» **DATA PROVIDED**:
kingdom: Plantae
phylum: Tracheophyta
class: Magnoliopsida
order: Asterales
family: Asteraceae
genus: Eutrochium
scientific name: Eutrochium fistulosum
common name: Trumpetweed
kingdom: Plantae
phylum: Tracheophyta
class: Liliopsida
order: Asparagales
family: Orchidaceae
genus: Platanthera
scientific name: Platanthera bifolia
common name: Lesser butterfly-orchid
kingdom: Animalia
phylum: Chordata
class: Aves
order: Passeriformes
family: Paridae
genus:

» **WHAT YOU NEED TO DO**:
Reproduce every line of all the rows above, word for word and unchanged.

» **TASK ANSWER**:
kingdom: Plantae
phylum: Tracheophyta
class: Magnoliopsida
order: Asterales
family: Asteraceae
genus: Eutrochium
scientific name: Eutrochium fistulosum
common name: Trumpetweed
kingdom: Plantae
phylum: Tracheophyta
class: Liliopsida
order: Asparagales
family: Orchidaceae
genus: Platanthera
scientific name: Platanthera bifolia
common name: Lesser butterfly-orchid
kingdom: Animalia
phylum: Chordata
class: Aves
order: Passeriformes
family: Paridae
genus:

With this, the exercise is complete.